Ueshiba did that without touching uke because uke knew that allowing O'sensei to actually make contact on iriminage would hurt like hell.:boing2:


----------



## kaizasosei (Jan 10, 2008)

#

well, maybe


----------



## theletch1 (Jan 10, 2008)

kaizasosei said:


> #
> 
> well, maybe


I was being somewhat light hearted with my answer.  Sorry if I offended.  There are times when raising your arm is all you realy have to do if your arm is aligned correctly with uke's eyes.  Humans have a natural instinct to protect their eyes and will react in the opposite direction of anything coming at their face.  If timed right you may not need to actually touch uke to break his balance.  It's difficult, but if anyone could do it with regularity it would have been Ueshiba.


----------



## kaizasosei (Jan 10, 2008)

sorry 2.

could be. 

i think many aikido sensei can do that.  some people do it just by instinct without any aikido knowledge(with some contact however).
if the opponent has a sword i know of doing this move while raising the opponents sword( upwards in a circular redirecting way).


----------



## kaizasosei (Jan 10, 2008)

2 again...:/

no offense taken.-  i was just to slow to reply in a coherant way.


----------



## theletch1 (Jan 10, 2008)

No problem.  The typed word is not always a great way to confer humor.  No inflection.  As for being coherent, don't worry about it.  If you ever had a chance to talk to me before my first cup of coffee you'd hear someone being incoherent.:boing2:


----------



## Yari (Jan 11, 2008)

theletch1 said:


> Ueshiba did that without touching uke because uke knew that allowing O'sensei to actually make contact on iriminage would hurt like hell.:boing2:


 
I've read the rest, but I think this is close to the truth.
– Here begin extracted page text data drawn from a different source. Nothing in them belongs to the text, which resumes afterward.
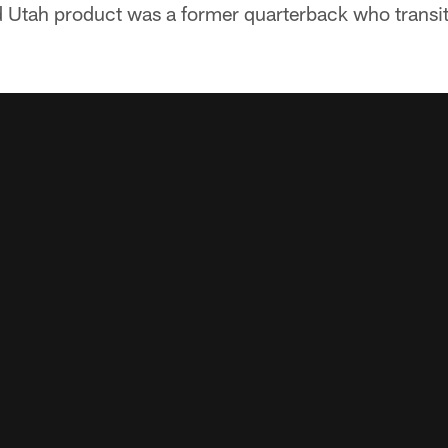
Utah product was a former quarterback who transiti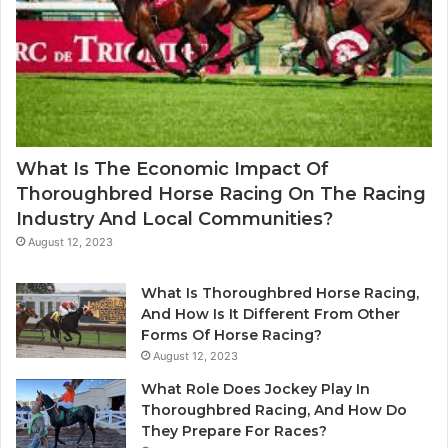
What Is The Economic Impact Of
Thoroughbred Horse Racing On The Racing
Industry And Local Communities?
August 12, 2023
What Is Thoroughbred Horse Racing,
And How Is It Different From Other
Forms Of Horse Racing?
August 12, 2023
What Role Does Jockey Play In
Thoroughbred Racing, And How Do
They Prepare For Races?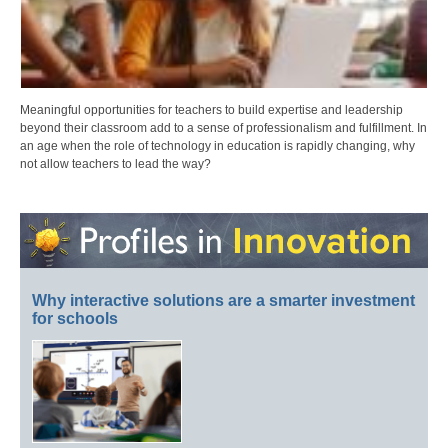
Meaningful opportunities for teachers to build expertise and leadership
beyond their classroom add to a sense of professionalism and fulfillment. In
an age when the role of technology in education is rapidly changing, why
not allow teachers to lead the way?
Why interactive solutions are a smarter investment
for schools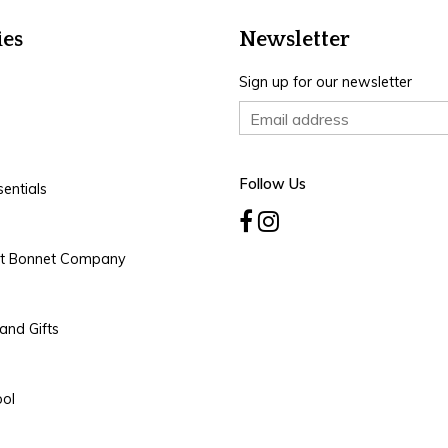
ies
Newsletter
Sign up for our newsletter
Follow Us
entials
rt Bonnet Company
and Gifts
ool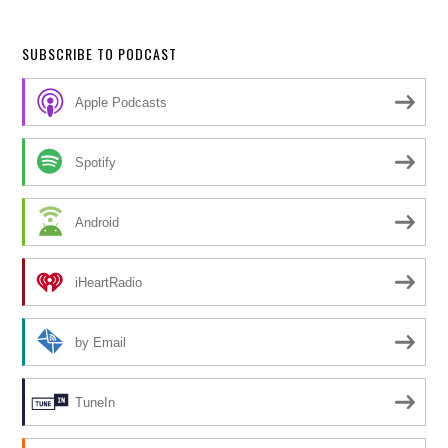
SUBSCRIBE TO PODCAST
Apple Podcasts
Spotify
Android
iHeartRadio
by Email
TuneIn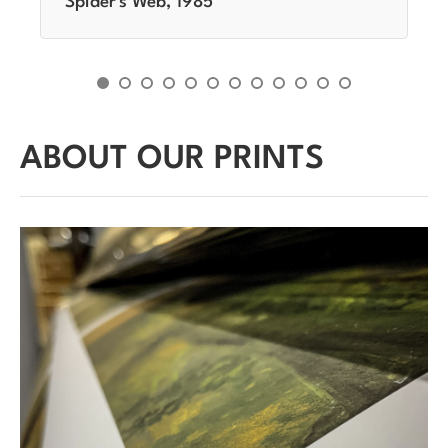
Spider's Web, 1985
ABOUT OUR PRINTS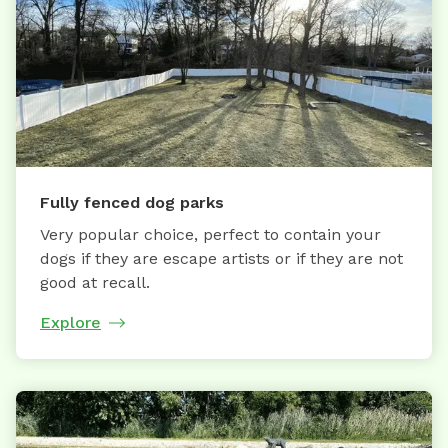
Fully fenced dog parks
Very popular choice, perfect to contain your
dogs if they are escape artists or if they are not
good at recall.
Explore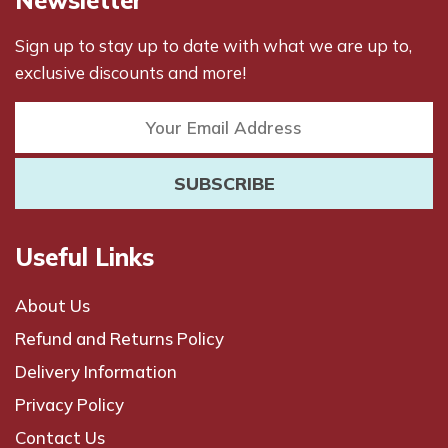
Sign up to stay up to date with what we are up to,
exclusive discounts and more!
Useful Links
About Us
Refund and Returns Policy
Delivery Information
Privacy Policy
Contact Us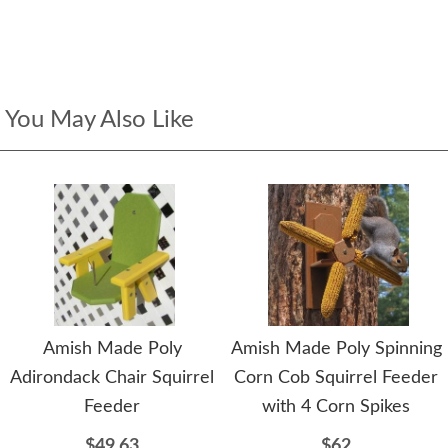
You May Also Like
Amish Made Poly
Amish Made Poly Spinning
Adirondack Chair Squirrel
Corn Cob Squirrel Feeder
Feeder
with 4 Corn Spikes
$49.63
$62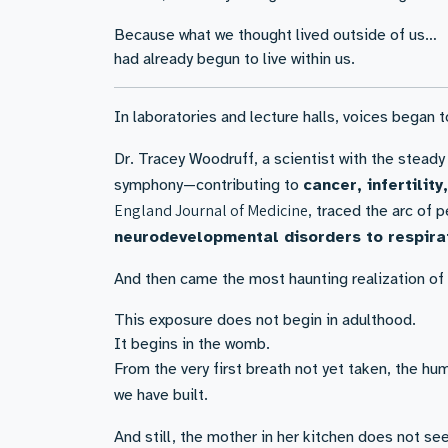
Because what we thought lived outside of us…
had already begun to live within us.
In laboratories and lecture halls, voices began to
Dr. Tracey Woodruff, a scientist with the steady
symphony—contributing to
cancer, infertilit
England Journal of Medicine
, traced the arc of
neurodevelopmental disorders to respira
And then came the most haunting realization of a
This exposure does not begin in adulthood.
It begins in the womb.
From the very first breath not yet taken, the hu
we have built.
And still, the mother in her kitchen does not see 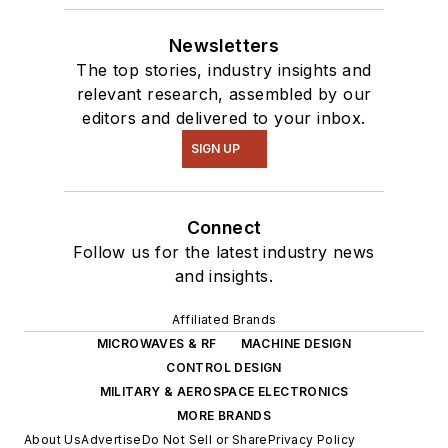
Newsletters
The top stories, industry insights and
relevant research, assembled by our
editors and delivered to your inbox.
SIGN UP
Connect
Follow us for the latest industry news
and insights.
Affiliated Brands
MICROWAVES & RF
MACHINE DESIGN
CONTROL DESIGN
MILITARY & AEROSPACE ELECTRONICS
MORE BRANDS
About Us
Advertise
Do Not Sell or Share
Privacy Policy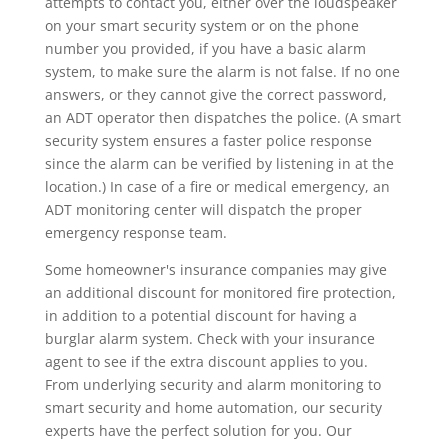
attempts to contact you, either over the loudspeaker
on your smart security system or on the phone
number you provided, if you have a basic alarm
system, to make sure the alarm is not false. If no one
answers, or they cannot give the correct password,
an ADT operator then dispatches the police. (A smart
security system ensures a faster police response
since the alarm can be verified by listening in at the
location.) In case of a fire or medical emergency, an
ADT monitoring center will dispatch the proper
emergency response team.
Some homeowner's insurance companies may give
an additional discount for monitored fire protection,
in addition to a potential discount for having a
burglar alarm system. Check with your insurance
agent to see if the extra discount applies to you.
From underlying security and alarm monitoring to
smart security and home automation, our security
experts have the perfect solution for you. Our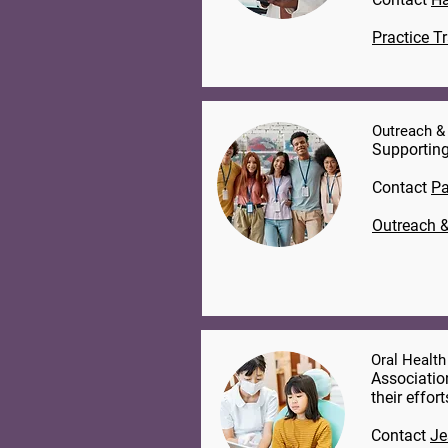
Practice T
Outreach &
Supporting
Contact
Pa
Outreach &
Oral Health
Associatio
their effor
Contact
Je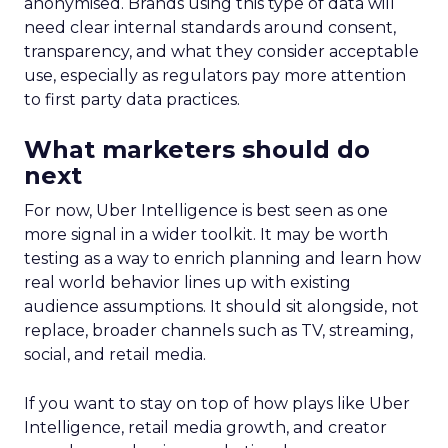
anonymised. Brands using this type of data will
need clear internal standards around consent,
transparency, and what they consider acceptable
use, especially as regulators pay more attention
to first party data practices.
What marketers should do
next
For now, Uber Intelligence is best seen as one
more signal in a wider toolkit. It may be worth
testing as a way to enrich planning and learn how
real world behavior lines up with existing
audience assumptions. It should sit alongside, not
replace, broader channels such as TV, streaming,
social, and retail media.
If you want to stay on top of how plays like Uber
Intelligence, retail media growth, and creator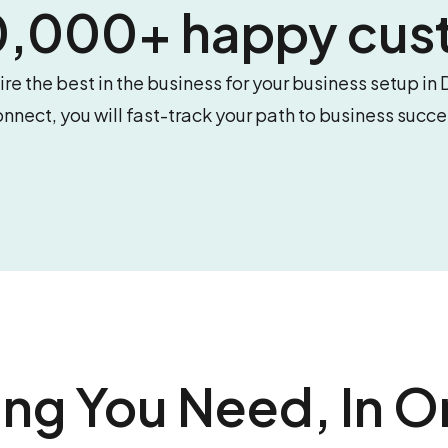
80,000+ happy cus
re the best in the business for your business setup in 
nnect, you will fast-track your path to business succe
ing You Need, In O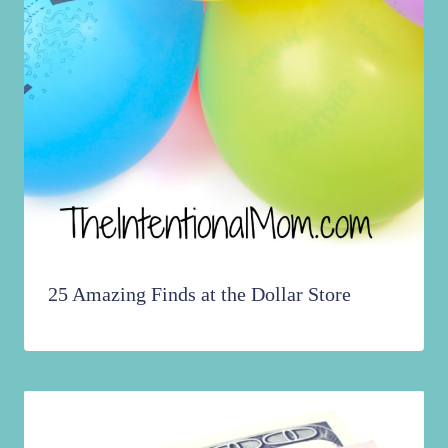
25 Amazing Finds at the Dollar Store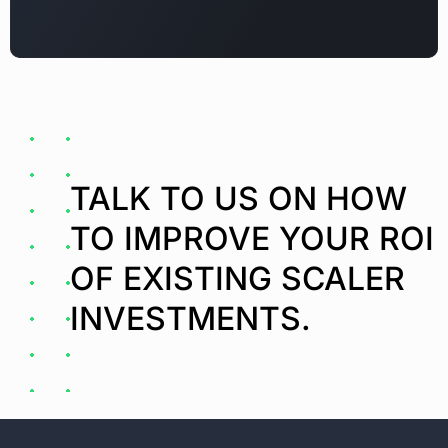
TALK TO US ON HOW
TO IMPROVE YOUR ROI
OF EXISTING SCALER
INVESTMENTS.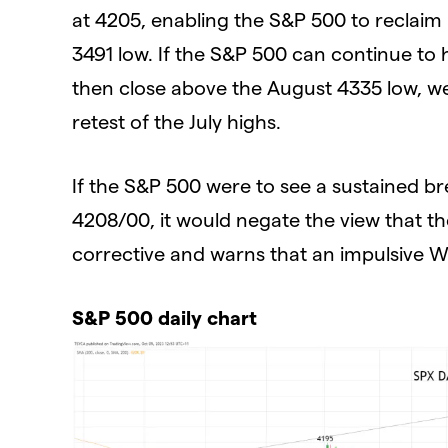
at 4205, enabling the S&P 500 to reclai
3491 low. If the S&P 500 can continue t
then close above the August 4335 low, we 
retest of the July highs.
If the S&P 500 were to see a sustained 
4208/00, it would negate the view that th
corrective and warns that an impulsive W
S&P 500 daily chart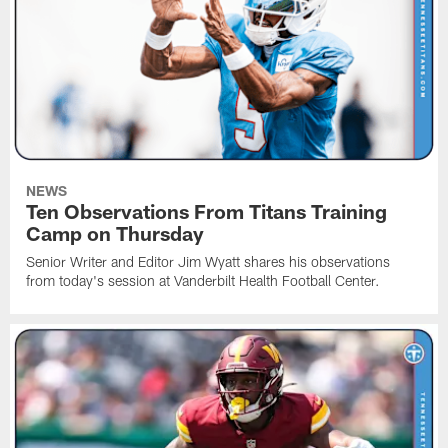
NEWS
Ten Observations From Titans Training
Camp on Thursday
Senior Writer and Editor Jim Wyatt shares his observations
from today's session at Vanderbilt Health Football Center.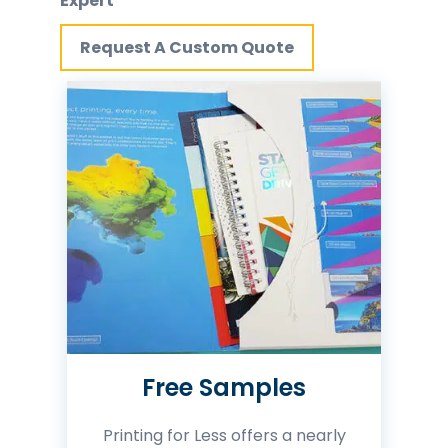
Expert
Request A Custom Quote
Free Samples
Printing for Less offers a nearly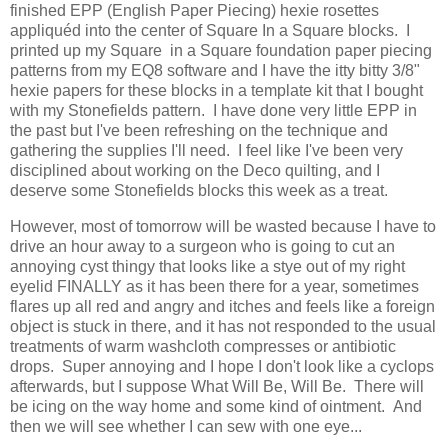
finished EPP (English Paper Piecing) hexie rosettes
appliquéd into the center of Square In a Square blocks. I
printed up my Square in a Square foundation paper piecing
patterns from my EQ8 software and I have the itty bitty 3/8"
hexie papers for these blocks in a template kit that I bought
with my Stonefields pattern. I have done very little EPP in
the past but I've been refreshing on the technique and
gathering the supplies I'll need. I feel like I've been very
disciplined about working on the Deco quilting, and I
deserve some Stonefields blocks this week as a treat.
However, most of tomorrow will be wasted because I have to
drive an hour away to a surgeon who is going to cut an
annoying cyst thingy that looks like a stye out of my right
eyelid FINALLY as it has been there for a year, sometimes
flares up all red and angry and itches and feels like a foreign
object is stuck in there, and it has not responded to the usual
treatments of warm washcloth compresses or antibiotic
drops. Super annoying and I hope I don't look like a cyclops
afterwards, but I suppose What Will Be, Will Be. There will
be icing on the way home and some kind of ointment. And
then we will see whether I can sew with one eye...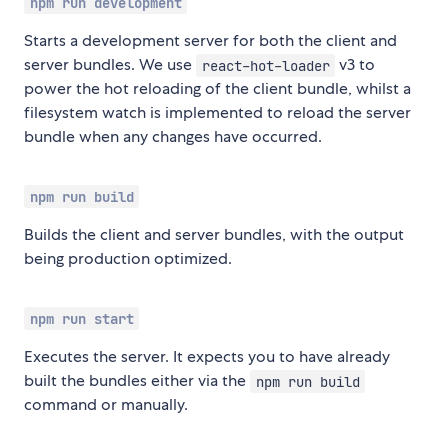
npm run development
Starts a development server for both the client and
server bundles. We use
v3 to
react-hot-loader
power the hot reloading of the client bundle, whilst a
filesystem watch is implemented to reload the server
bundle when any changes have occurred.
npm run build
Builds the client and server bundles, with the output
being production optimized.
npm run start
Executes the server. It expects you to have already
built the bundles either via the
npm run build
command or manually.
Also we have to remember that many demostrations show principles: the hows and whys.

I've never experienced O'Sensei myself, but can only evaluate from videos and what other poeple have experienced.

/yari


----------



## Yari (Jan 11, 2008)

theletch1 said:


> ........ before my first cup of coffee you'd hear someone being incoherent.:boing2:


 
I dont even know that I'm awake ;-)

/yari


----------